Because levels of education and training can affect an employee’s impact on a company’s sales by contributing to its productivity or the quality of what it sells, higher levels tend to be rewarded with higher wages, said Rachel Blakeman, CRI director.

When they are explaining the concept, Blakeman and Farrant sometimes refer to the 2015 Georgetown University analysis of census data, “The Economic Value of College Majors,” which found college graduates earn $1 million more over a career than high-school graduates, on average.

“We’re seeing that point spread widen,” Blakeman said. “And I don’t see any reason why that’s going to get narrower over time.”

Health-care work typically is accompanied by higher levels of education than manufacturing, which contributes to higher wages and benefits and stronger compensation growth than manufacturing, said Michael Hicks, an economist at Ball State University and director of its Center for Business and Economic Research.

Indiana has had good demand for manufacturing workers, but with the aging of the population, “the fact is its demand for health-care workers has and will continue to be very strong,” he said.
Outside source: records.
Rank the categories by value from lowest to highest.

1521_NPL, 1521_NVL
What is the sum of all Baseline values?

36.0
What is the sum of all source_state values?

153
Other forms of training beyond high school also can have a big impact on wages and benefits, and Farrant said the region’s workforce development board offers a number of training programs through WorkOne to help upskill employed individuals who want to move ahead in their careers. Many of the programs are branded as Skill-Link.

“The way these programs work is employers take high-potential employees and put them through these certification-based training programs and presumably once they get the certification, they’re going to get a promotion and a pay increase,” he said. “And then WorkOne will come in on the back end and work to fill the positions that were left vacant by those promotions.”
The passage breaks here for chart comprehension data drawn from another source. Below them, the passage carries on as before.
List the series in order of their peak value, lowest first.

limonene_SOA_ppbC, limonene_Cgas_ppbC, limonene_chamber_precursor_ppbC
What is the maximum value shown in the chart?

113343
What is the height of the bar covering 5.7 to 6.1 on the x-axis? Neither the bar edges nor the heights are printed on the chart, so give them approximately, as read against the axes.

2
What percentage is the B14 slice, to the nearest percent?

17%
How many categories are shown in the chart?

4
Some employers in the region have an easier time than others raising prices to cover wage and benefit increases because they follow a business model where they provide a premium product at a premium price.

Geographic characteristics of the customer base can have an impact on that.
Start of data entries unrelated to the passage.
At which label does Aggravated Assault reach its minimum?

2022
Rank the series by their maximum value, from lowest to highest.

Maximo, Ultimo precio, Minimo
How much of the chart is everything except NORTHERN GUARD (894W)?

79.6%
“Are you looking at something sold exclusively in northeast Indiana so you’re going to be constrained by the income of your customers in northeast Indiana?” she asked. “If you’re looking at something like orthopedic devices, where you’d actually have a national market, you’re not going to be constrained by what folks in northeast Indiana can pay.”

Employers need to keep in mind that slowing turnover with wage and benefit increases can reduce related costs of finding and orienting new employees, and maintaining the right staffing levels can minimize overtime costs, Blakeman said.

“I’m somewhat optimistic that employers will increasingly begin to look at the long term, if for no other reason than the pain that they’re going through now in trying to find workers,” Farrant said. “I think this situation has been a real eye-opener for a lot of employers across all industries.”

In addition to the wage increases at some places of business in the region, he said “we have had some employers who have waived the requirement that someone have a high-school degree or the equivalent, and we’ve had some employers who are now offering benefits from the first day of employment.”

The region has made increasing wages a priority as it works to develop, attract and retain talent, O’Neal said in the statement.

“While we have seen some employers raise wages and enhance benefits in response to low unemployment and a corresponding dearth of workers, the fact that workers’ earnings generally across the board have not kept up with inflation suggests that more improvement needs to take place.”

Bureau of Labor Statistics data showed last year manufacturing-sector compensation increased 2.7 percent, which was slightly above the average for all workers. Manufacturing wages, on the other hand, increased 2.5 percent, which was a little below the average for all workers.